ABOUT THIS EXERCISE: Only the lines below from the one that contains "Interdependence & Independence" through the one that contains "assessment indicates that" should appear in your answer, exact and without pictures.

** TASK INPUT follows **

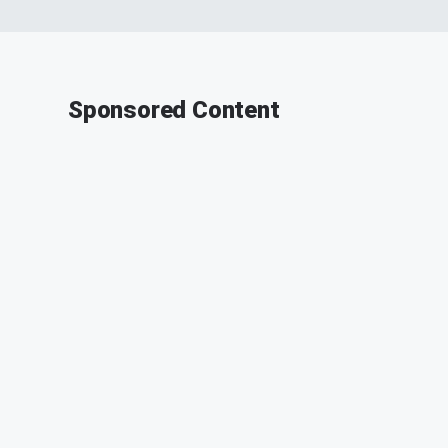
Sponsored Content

** End of TASK INPUT **
** TASK INPUT follows **

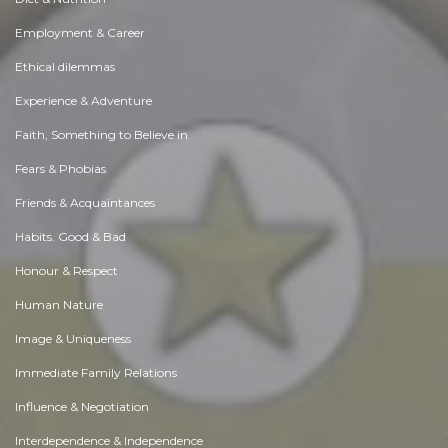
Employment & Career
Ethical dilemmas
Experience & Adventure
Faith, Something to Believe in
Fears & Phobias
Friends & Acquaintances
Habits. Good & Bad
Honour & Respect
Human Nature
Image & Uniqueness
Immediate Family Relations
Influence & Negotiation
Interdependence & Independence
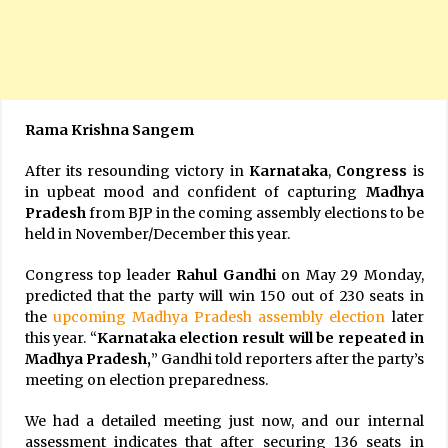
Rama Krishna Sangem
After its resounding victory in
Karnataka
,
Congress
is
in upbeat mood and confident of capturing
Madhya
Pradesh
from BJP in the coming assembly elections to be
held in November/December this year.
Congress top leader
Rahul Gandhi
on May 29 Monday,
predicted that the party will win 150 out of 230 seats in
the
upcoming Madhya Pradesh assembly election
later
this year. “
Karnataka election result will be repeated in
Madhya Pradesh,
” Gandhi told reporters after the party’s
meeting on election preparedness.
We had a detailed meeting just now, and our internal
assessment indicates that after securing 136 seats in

** End of TASK INPUT **

WRITTEN ANSWER:
Interdependence & Independence
Rama Krishna Sangem
After its resounding victory in
Karnataka
,
Congress
is
in upbeat mood and confident of capturing
Madhya
Pradesh
from BJP in the coming assembly elections to be
held in November/December this year.
Congress top leader
Rahul Gandhi
on May 29 Monday,
predicted that the party will win 150 out of 230 seats in
the
upcoming Madhya Pradesh assembly election
later
this year. “
Karnataka election result will be repeated in
Madhya Pradesh,
” Gandhi told reporters after the party’s
meeting on election preparedness.
We had a detailed meeting just now, and our internal
assessment indicates that after securing 136 seats in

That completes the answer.